╭─ Record excerpts

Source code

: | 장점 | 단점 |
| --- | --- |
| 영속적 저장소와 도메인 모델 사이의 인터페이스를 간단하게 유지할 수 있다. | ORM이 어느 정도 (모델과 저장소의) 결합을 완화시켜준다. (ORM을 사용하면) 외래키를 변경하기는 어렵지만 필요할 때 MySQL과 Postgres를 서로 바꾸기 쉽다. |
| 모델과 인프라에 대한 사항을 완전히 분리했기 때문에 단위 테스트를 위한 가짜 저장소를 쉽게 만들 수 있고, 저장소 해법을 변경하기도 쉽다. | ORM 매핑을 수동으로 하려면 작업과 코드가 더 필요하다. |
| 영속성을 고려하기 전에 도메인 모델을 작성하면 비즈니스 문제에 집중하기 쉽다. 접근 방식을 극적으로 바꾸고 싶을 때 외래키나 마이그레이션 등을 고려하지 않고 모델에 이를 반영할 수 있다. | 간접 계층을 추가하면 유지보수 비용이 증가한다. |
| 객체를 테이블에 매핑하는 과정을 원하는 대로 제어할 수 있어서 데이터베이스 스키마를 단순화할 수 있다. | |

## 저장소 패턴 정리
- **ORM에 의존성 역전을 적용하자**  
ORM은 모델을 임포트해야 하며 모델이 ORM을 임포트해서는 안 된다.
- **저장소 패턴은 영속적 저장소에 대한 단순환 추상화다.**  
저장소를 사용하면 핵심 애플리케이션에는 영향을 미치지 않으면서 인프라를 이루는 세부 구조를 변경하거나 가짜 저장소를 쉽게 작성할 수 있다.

╰─

■ Work required: Copy the material above character for character, keeping every line in its original order.

■ Reply:
Source code

: | 장점 | 단점 |
| --- | --- |
| 영속적 저장소와 도메인 모델 사이의 인터페이스를 간단하게 유지할 수 있다. | ORM이 어느 정도 (모델과 저장소의) 결합을 완화시켜준다. (ORM을 사용하면) 외래키를 변경하기는 어렵지만 필요할 때 MySQL과 Postgres를 서로 바꾸기 쉽다. |
| 모델과 인프라에 대한 사항을 완전히 분리했기 때문에 단위 테스트를 위한 가짜 저장소를 쉽게 만들 수 있고, 저장소 해법을 변경하기도 쉽다. | ORM 매핑을 수동으로 하려면 작업과 코드가 더 필요하다. |
| 영속성을 고려하기 전에 도메인 모델을 작성하면 비즈니스 문제에 집중하기 쉽다. 접근 방식을 극적으로 바꾸고 싶을 때 외래키나 마이그레이션 등을 고려하지 않고 모델에 이를 반영할 수 있다. | 간접 계층을 추가하면 유지보수 비용이 증가한다. |
| 객체를 테이블에 매핑하는 과정을 원하는 대로 제어할 수 있어서 데이터베이스 스키마를 단순화할 수 있다. | |

## 저장소 패턴 정리
- **ORM에 의존성 역전을 적용하자**  
ORM은 모델을 임포트해야 하며 모델이 ORM을 임포트해서는 안 된다.
- **저장소 패턴은 영속적 저장소에 대한 단순환 추상화다.**  
저장소를 사용하면 핵심 애플리케이션에는 영향을 미치지 않으면서 인프라를 이루는 세부 구조를 변경하거나 가짜 저장소를 쉽게 작성할 수 있다.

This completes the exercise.